Task input

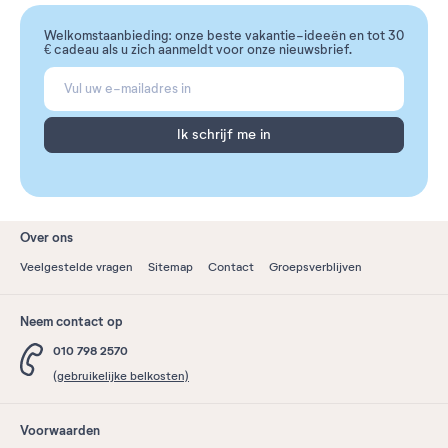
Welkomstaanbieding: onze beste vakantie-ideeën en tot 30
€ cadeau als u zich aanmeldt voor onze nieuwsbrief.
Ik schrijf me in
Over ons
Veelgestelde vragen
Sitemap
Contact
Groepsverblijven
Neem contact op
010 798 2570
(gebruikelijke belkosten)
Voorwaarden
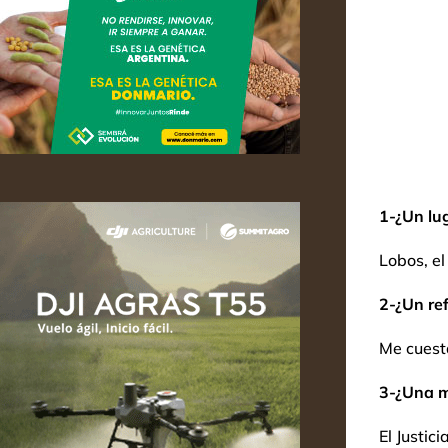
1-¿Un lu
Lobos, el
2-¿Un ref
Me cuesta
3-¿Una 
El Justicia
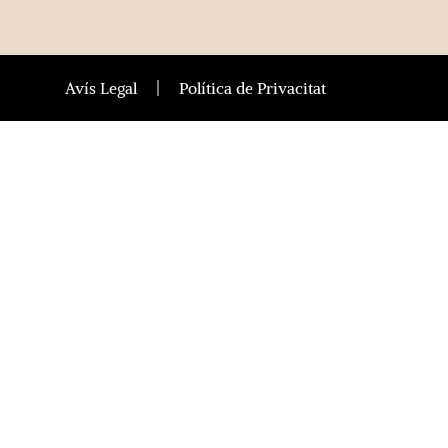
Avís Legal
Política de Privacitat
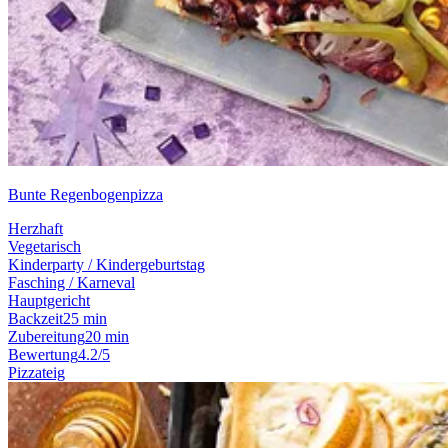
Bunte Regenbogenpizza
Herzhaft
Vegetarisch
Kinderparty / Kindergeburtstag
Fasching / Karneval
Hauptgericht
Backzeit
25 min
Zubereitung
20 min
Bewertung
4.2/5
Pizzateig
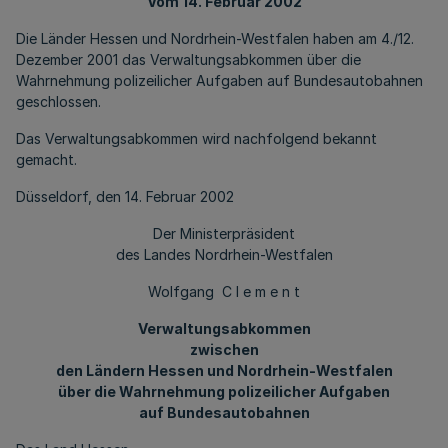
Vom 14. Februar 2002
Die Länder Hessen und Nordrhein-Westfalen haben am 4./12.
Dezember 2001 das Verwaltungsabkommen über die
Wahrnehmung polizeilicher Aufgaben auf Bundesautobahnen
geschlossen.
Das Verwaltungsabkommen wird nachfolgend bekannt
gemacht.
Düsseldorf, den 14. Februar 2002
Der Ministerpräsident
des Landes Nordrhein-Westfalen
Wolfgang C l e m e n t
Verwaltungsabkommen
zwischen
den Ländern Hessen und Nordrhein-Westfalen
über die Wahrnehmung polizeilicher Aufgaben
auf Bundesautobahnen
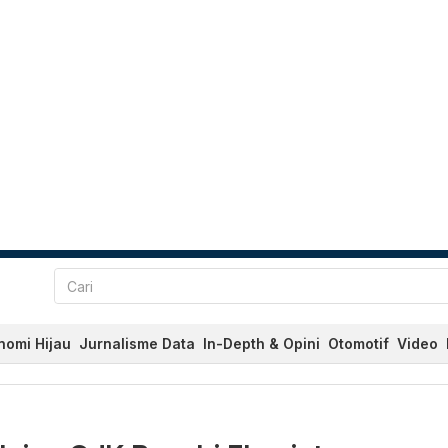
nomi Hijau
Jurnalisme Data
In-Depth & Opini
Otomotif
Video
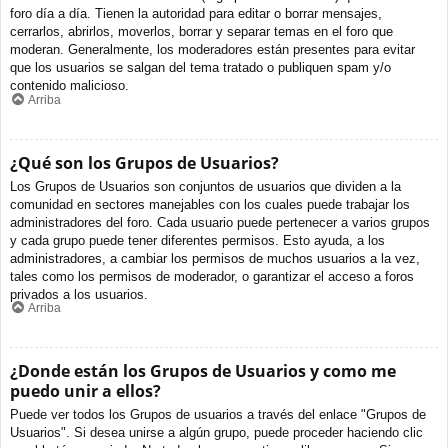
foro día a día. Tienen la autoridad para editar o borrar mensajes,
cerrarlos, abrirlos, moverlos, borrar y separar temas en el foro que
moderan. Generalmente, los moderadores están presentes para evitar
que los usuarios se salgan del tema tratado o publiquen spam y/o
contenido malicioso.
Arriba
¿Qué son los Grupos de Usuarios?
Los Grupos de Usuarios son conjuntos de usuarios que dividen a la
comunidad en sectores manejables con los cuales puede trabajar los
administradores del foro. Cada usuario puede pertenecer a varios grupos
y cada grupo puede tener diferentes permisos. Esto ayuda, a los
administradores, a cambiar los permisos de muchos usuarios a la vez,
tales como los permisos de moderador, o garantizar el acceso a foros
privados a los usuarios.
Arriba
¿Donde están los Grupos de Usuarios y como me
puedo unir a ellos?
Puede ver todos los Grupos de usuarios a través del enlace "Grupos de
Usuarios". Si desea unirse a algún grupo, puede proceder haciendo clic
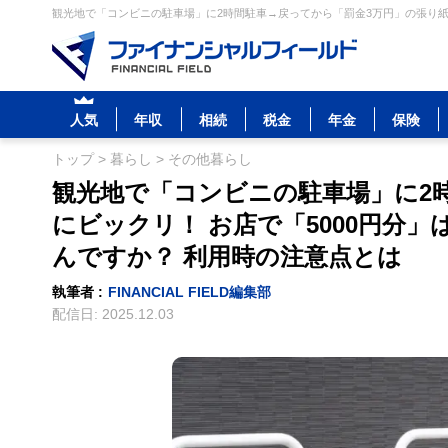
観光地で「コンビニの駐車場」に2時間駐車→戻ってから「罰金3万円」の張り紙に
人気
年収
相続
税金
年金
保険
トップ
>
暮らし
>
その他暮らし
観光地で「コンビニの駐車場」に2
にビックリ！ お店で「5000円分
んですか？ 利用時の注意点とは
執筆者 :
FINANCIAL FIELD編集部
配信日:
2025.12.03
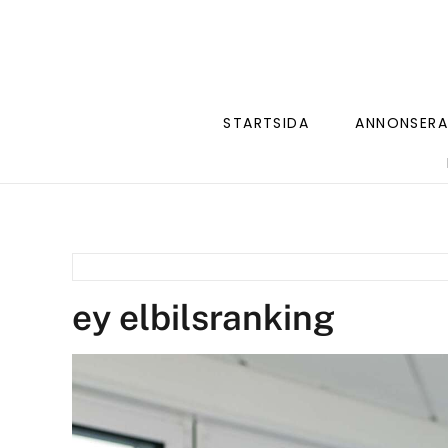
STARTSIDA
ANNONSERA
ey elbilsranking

Directions for this task
Retype the text of the entire listing above line for line, without changing anything, and leave out the pictures.

Solution
Welkomstaanbieding: onze beste vakantie-ideeën en tot 30
€ cadeau als u zich aanmeldt voor onze nieuwsbrief.
Ik schrijf me in
Over ons
Veelgestelde vragen
Sitemap
Contact
Groepsverblijven
Neem contact op
010 798 2570
(gebruikelijke belkosten)
Voorwaarden
1-¿Un lu
Lobos, el
2-¿Un ref
Me cuesta
3-¿Una 
El Justicia
Avís Legal
Política de Privacitat
Bunte Regenbogenpizza
Herzhaft
Vegetarisch
Kinderparty / Kindergeburtstag
Fasching / Karneval
Hauptgericht
Backzeit
25 min
Zubereitung
20 min
Bewertung
4.2/5
Pizzateig
Vom 14. Februar 2002
Die Länder Hessen und Nordrhein-Westfalen haben am 4./12.
Dezember 2001 das Verwaltungsabkommen über die
Wahrnehmung polizeilicher Aufgaben auf Bundesautobahnen
geschlossen.
Das Verwaltungsabkommen wird nachfolgend bekannt
gemacht.
Düsseldorf, den 14. Februar 2002
Der Ministerpräsident
des Landes Nordrhein-Westfalen
Wolfgang C l e m e n t
Verwaltungsabkommen
zwischen
den Ländern Hessen und Nordrhein-Westfalen
über die Wahrnehmung polizeilicher Aufgaben
auf Bundesautobahnen
nomi Hijau
Jurnalisme Data
In-Depth & Opini
Otomotif
Video
foro día a día. Tienen la autoridad para editar o borrar mensajes,
cerrarlos, abrirlos, moverlos, borrar y separar temas en el foro que
moderan. Generalmente, los moderadores están presentes para evitar
que los usuarios se salgan del tema tratado o publiquen spam y/o
contenido malicioso.
Arriba
¿Qué son los Grupos de Usuarios?
Los Grupos de Usuarios son conjuntos de usuarios que dividen a la
comunidad en sectores manejables con los cuales puede trabajar los
administradores del foro. Cada usuario puede pertenecer a varios grupos
y cada grupo puede tener diferentes permisos. Esto ayuda, a los
administradores, a cambiar los permisos de muchos usuarios a la vez,
tales como los permisos de moderador, o garantizar el acceso a foros
privados a los usuarios.
Arriba
¿Donde están los Grupos de Usuarios y como me
puedo unir a ellos?
Puede ver todos los Grupos de usuarios a través del enlace "Grupos de
Usuarios". Si desea unirse a algún grupo, puede proceder haciendo clic
観光地で「コンビニの駐車場」に2時間駐車→戻ってから「罰金3万円」の張り紙に
人気
年収
相続
税金
年金
保険
トップ
>
暮らし
>
その他暮らし
観光地で「コンビニの駐車場」に2
にビックリ！ お店で「5000円分
んですか？ 利用時の注意点とは
執筆者 :
FINANCIAL FIELD編集部
配信日:
2025.12.03
STARTSIDA
ANNONSERA
ey elbilsranking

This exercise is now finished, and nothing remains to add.